**** RECORDS FOR THE EXERCISE

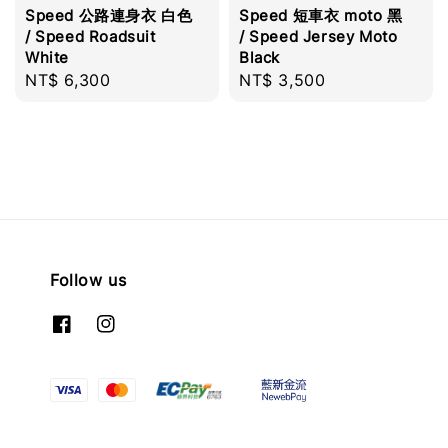
Speed 公路連身衣 白色
Speed 短車衣 moto 黑
/ Speed Roadsuit
/ Speed Jersey Moto
White
Black
Regular
NT$ 6,300
Regular
NT$ 3,500
price
price
Follow us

********

▶ [WHAT THE TASK ASKS]: Return every line in the records that includes the string "Speed".

▶ [ANSWER FOR THIS EXERCISE]:
Speed 公路連身衣 白色
Speed 短車衣 moto 黑
/ Speed Roadsuit
/ Speed Jersey Moto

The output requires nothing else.